Seattle Times political reporter David Postman is reporting from eastern Washington this week, and he’s sending back some great stuff. His most recent post is from Garfield County. (Anti-government types, pay attention: Garfield’s two largest employers are the federal government and the county itself. Go figure.)
Postman interviews some rock-ribbed Republican family farmers, and finds that not everything is going as planned:
These are no longer the energetic Republican backers who in 2000 spent $3,000 of their own money to make a batch of 4-by-8-foot “Save Our Dams” signs that urged people to vote Republican. You won’t see them at a rally this year, or maybe even at the Republican caucus Feb. 9. Where Mary had “a totally intense feeling” about the campaign in 2000, today there is a palpable sense of disillusionment.
In the GOP’s SOP, meaningless fringe issues are used to rile the peons, while the Wall Street faction gets exactly what they want. (Dividend tax cuts! Corporate tax cuts! A farm bill that pays millions to ADM and peanuts to the little guys!)
Meanwhile the Dyes sold off their life insurance policies, reduced their health insurance to a bare minimum, and put their kids on the state’s Basic Health Plan. And they all scrimped. When there was a bit of milk left in the bottom of a glass, it got poured back into the carton for another day. Mary said:
“In large part, there’s something really awful to me about a man who has been farming since 1978, now in his mid-50s, having to struggle like this.”
Mary stayed involved in politics up until mid-2004. She was a Bush supporter and leading the Washington state effort to draft that year’s party platform. Then as her family and friends struggled she no longer wanted to be part of the system that had once energized her.
She quit the campaign and all the party business.

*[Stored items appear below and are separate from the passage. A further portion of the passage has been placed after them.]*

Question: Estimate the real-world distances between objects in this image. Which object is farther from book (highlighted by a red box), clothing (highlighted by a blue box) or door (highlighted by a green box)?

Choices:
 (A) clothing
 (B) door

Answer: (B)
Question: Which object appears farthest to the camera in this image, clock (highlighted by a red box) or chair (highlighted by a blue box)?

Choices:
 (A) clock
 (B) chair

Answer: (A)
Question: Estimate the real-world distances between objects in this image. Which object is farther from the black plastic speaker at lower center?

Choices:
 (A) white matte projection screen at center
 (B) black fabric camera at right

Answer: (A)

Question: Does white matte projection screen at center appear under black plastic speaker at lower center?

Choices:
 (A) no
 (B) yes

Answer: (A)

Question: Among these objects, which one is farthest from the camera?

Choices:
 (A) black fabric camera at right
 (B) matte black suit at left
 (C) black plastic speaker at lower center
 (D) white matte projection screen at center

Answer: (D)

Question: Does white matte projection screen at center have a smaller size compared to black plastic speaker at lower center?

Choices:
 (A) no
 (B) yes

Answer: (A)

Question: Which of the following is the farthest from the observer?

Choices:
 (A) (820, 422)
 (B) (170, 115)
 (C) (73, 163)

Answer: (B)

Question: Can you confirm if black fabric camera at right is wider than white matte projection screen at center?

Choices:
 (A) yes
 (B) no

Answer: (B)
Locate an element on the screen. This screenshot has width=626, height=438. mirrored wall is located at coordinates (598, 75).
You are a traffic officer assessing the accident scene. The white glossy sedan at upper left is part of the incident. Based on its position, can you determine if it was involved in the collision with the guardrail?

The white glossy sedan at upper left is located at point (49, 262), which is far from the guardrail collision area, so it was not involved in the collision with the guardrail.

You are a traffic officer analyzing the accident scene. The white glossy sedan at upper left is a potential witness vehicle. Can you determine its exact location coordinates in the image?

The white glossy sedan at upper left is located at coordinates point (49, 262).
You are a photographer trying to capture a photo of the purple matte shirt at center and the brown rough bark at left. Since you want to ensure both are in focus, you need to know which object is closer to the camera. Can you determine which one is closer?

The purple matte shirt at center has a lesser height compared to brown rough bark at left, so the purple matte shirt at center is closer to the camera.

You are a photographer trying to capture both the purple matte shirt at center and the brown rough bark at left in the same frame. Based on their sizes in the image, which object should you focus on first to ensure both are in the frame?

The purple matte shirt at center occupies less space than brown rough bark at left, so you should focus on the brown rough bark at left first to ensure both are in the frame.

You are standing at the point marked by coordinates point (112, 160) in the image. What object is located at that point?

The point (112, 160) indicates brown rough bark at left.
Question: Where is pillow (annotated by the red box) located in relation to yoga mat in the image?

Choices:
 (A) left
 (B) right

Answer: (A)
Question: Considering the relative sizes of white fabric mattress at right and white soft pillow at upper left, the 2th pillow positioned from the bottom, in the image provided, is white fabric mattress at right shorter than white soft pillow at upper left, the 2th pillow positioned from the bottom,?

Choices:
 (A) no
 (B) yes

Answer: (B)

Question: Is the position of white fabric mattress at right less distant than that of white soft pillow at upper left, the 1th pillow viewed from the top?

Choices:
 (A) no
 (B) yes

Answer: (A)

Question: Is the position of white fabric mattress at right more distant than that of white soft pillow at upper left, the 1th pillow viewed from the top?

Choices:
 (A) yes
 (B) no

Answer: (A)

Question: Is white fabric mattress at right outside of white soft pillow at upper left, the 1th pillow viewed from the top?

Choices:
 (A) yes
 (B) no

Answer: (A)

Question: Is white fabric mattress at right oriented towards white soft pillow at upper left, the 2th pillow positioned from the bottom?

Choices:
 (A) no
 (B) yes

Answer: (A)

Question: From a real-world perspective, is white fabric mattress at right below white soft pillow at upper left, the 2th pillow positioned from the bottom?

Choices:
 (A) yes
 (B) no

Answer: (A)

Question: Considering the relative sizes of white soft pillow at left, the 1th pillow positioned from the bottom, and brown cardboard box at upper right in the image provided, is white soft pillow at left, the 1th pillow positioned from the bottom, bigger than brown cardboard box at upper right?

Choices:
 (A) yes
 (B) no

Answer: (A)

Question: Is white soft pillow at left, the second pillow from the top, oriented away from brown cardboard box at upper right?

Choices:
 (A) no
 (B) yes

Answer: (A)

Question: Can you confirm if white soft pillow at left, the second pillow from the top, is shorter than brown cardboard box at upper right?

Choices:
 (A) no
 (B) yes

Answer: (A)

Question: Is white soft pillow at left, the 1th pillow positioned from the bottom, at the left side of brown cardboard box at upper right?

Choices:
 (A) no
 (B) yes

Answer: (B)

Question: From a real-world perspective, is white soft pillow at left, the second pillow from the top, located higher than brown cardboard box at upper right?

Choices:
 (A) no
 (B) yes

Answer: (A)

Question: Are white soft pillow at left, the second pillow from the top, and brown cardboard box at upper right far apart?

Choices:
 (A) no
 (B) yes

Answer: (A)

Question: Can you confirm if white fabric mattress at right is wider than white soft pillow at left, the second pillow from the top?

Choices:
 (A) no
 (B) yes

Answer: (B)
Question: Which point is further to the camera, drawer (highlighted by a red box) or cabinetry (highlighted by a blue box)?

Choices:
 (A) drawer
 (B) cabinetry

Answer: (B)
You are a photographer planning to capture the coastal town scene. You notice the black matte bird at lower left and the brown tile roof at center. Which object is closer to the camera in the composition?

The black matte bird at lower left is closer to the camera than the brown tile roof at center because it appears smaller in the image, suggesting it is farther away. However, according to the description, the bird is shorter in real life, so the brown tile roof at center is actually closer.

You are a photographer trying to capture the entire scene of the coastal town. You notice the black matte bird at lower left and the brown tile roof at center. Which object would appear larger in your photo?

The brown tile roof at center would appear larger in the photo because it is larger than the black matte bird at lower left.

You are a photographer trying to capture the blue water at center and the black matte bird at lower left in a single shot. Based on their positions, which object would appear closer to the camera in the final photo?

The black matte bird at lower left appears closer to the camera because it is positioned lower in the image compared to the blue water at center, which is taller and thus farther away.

She didn’t tell anyone why and everyone was apparently too polite to ask.
“George Bush has betrayed me personally. … I just definitely thought he understood.”
Software folks have a saying for when something doesn’t work right. They say “it’s a feature, not a bug.” The Bush Administration was always all about screwing the little guy and using the government for the advantage of the powerful. That was the idea all along.
It would be easy to go all “What’s The Matter With Kansas?” on these folks, and to dis them for voting against (what I perceive to be) their economic self interest, but that’s gauche. I can’t expect them to be wooed by an argument of economic populism if the leading Democratic candidates aren’t wooing them with one. It’s as simple as that.